Resource-constrained Innovation (RCI) consists of three types that are structurally different from each other with respect to their original motivation, value proposition, and value creation mechanisms (Zeschky et al., 2014).
These types have in common the fact that they originate from the concerted efforts of developed market firms (DMFs) or emerging market firms (EMFs) in developing products and services to meet the needs of consumers at the base-of-the pyramid (BoP) in emerging and industrialised markets.
The three types of RCI
1. Cost Innovation: Same functionality at a lower cost
Cost innovations are solutions that offer similar functionalities to Western products at lower costs for resource-constrained customers.
2. Good-Enough Innovation: Tailored functionality at a lower cost
Good-enough innovations are solutions that include functionalities and features designed to meet a range of resource constraints beyond capital constraints.
3. Frugal Innovation: New functionality at a lower cost
The term “frugal innovation” has been used to denote innovations specifically developed for resource-constrained customers in emerging markets.
Necessity innovation is a special case of RCI where resource-constrained consumers in the developing world innovate to fulfil their own unmet needs.
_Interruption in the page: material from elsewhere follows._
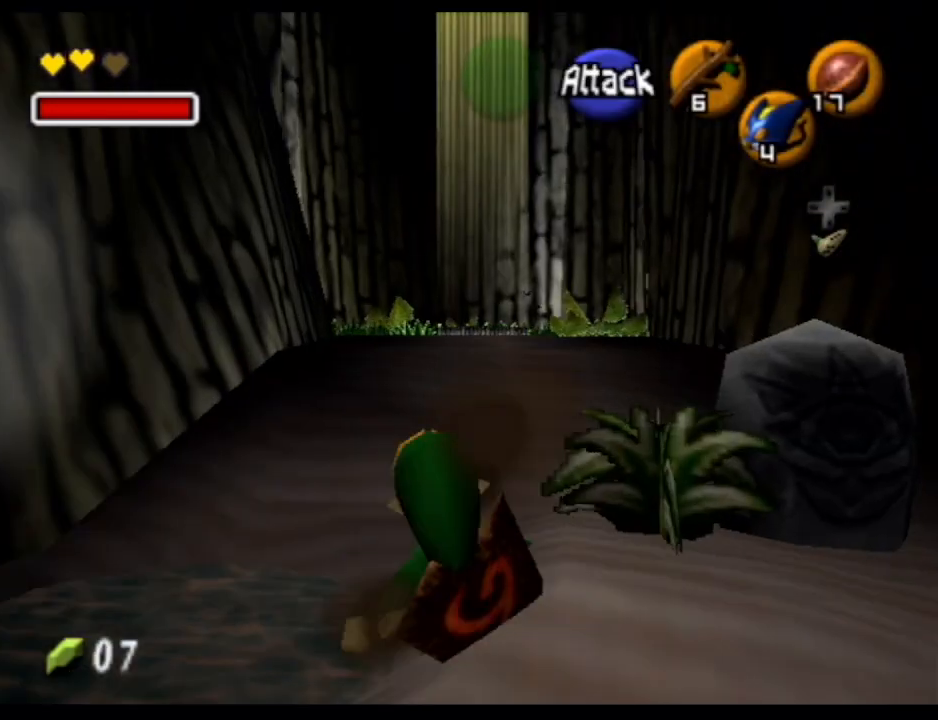
{"buttons": [], "left_stick": "up", "right_stick": "center", "events": []}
Necessity innovators do not necessarily build businesses around their innovations in order to benefit from it on a commercial basis. But when they do, they become necessity entrepreneurs.
There are two types of necessity innovation:
1. Jugaad innovation is an improvisational approach by individuals to solve their own or others' problems in a creative way.
2. Grassroots innovation, which is similar to Jugaad, but community-led, socially motivated innovations for sustainability.